Anybody else wondering what the hell comes next? I am. Every single day. What will happen next? 2020 has been a clusterf&$k of crazy, scary, confusing and sad stuff so far. Is there a way to start it over? Or maybe to fast forward to the end of it and move on to the next year?
I saw a meme on Facebook the other day that pretty much sums up my feelings lately. It said something like: some days I’m all “I’m getting on with my life. Nobody can stop me!” And other days it’s “I’m never leaving my house again.”
I’ve been working from home since mid March – super thankful to still have a job and a paycheck. Not sure when we will be starting our return to work at 50%, but I think it will be soon. Things will be totally different for a while. Very unsettling to say the least.

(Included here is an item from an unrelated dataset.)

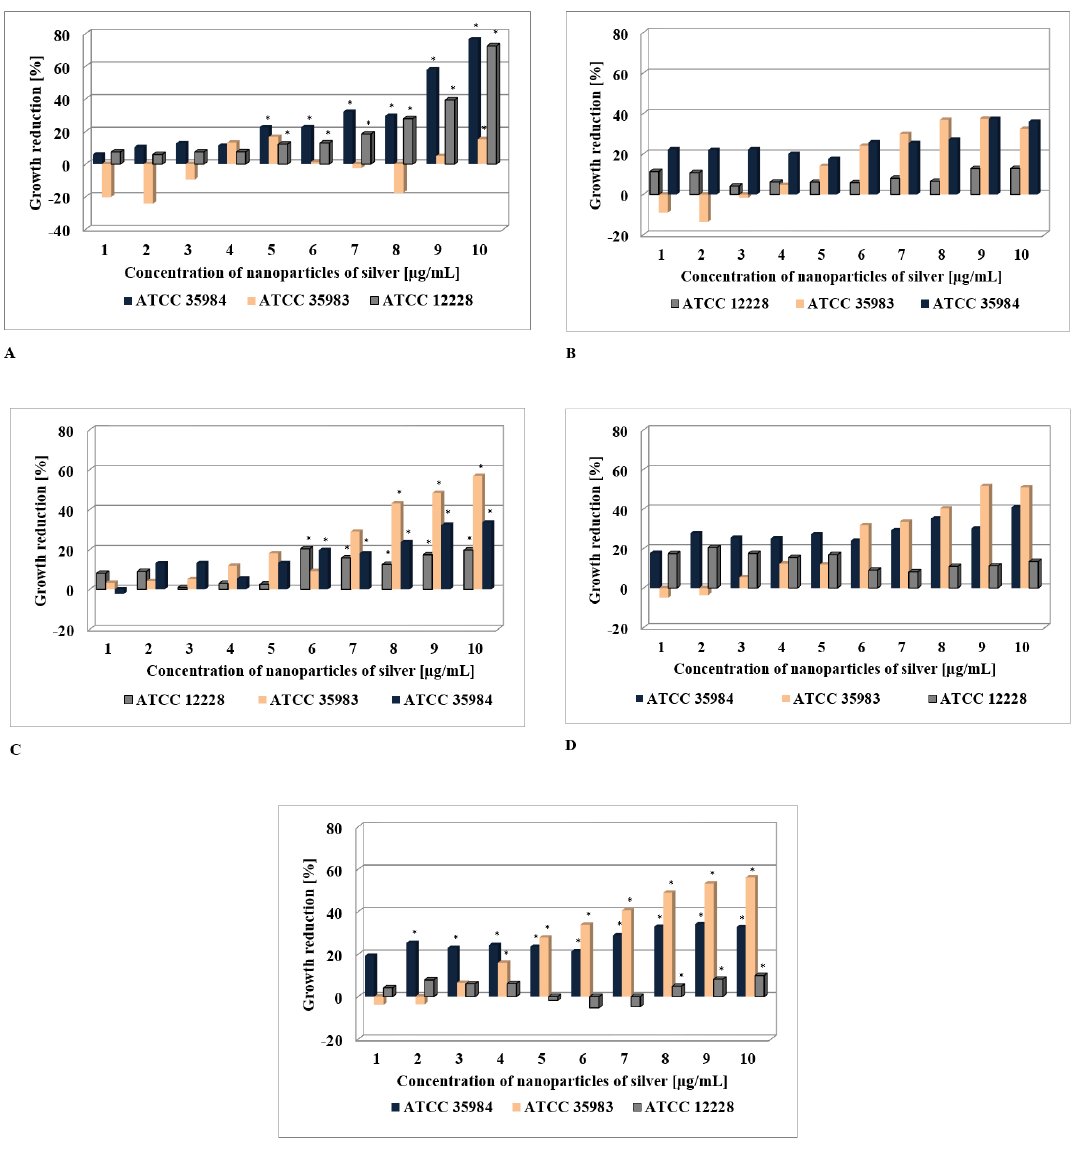
Figure 1. Growth reduction in case of S. epidermidis strains subjected to AgNPs, particle size 10 nm ( A ), 20 nm ( B ), 40 nm ( C ), 60 nm ( D ), 100 nm ( E ). The histograms provide the p -values obtained by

Dana’s graduation was put off until July 24th with plans to be outside with some restrictions. Will it actually happen? I think so. Unless something changes and they have to cancel. Prom? Doubtful. I look at her dress hanging in the foyer every day and it makes me sad. A stupid prom dress makes me sad. It’s beautiful and she would have looked incredible and I’m thinking she would have had an amazing night. Sad.
Will Mike be on campus in the fall? Plans right now indicate yes, with tons of restrictions and plans for a quick switch to fully remote if necessary. Does it make me nervous to send him back to the Bronx? Hell yes. My anxiety will be high. Mount Everest high. I almost wish they would tell everyone to stay home for the fall and everything is online. But that’s today. Tomorrow I might be all “we can’t live in fear. He’s an adult now and will do what he has to do to stay safe.”
Will Dana be starting her freshman year on campus? Again, plans right now say yes. Again with a ton of restrictions. As of now we can not help her move in. We are to drop her off at her dorm with all her stuff and say good-bye there. Can’t see where she will be living. Can’t help her set everything up and make sure she is good to go. Is she capable of doing it by herself (I’m guessing there will be upperclassmen to help)? Of course she is capable. She is ready to go. I want her to go. Today. Tomorrow will most likely be a different story. I don’t think she can come home until Thanksgiving or that we can visit. My mama heart hurts.
My feelings are as fluid as the situation we are all in. Things change every day. What phase are we in now? How many phases will there be by the time we are good? Will there be a vaccine soon? Will anyone take it? Will there be a second wave? Will it be bad? Will it all disappear some day soon? I’ve been avoiding the news because quite frankly, I don’t trust anything they say at this point. I don’t know who or what to believe now. Too much conflicting information. Too much bashing and blaming. Tired of it. Disgusted by it.
On the bright side–when I can see one–my nails are fabulous again and my hair will be less scary in a few days and my dogs will be groomed soon. So that’s good, right?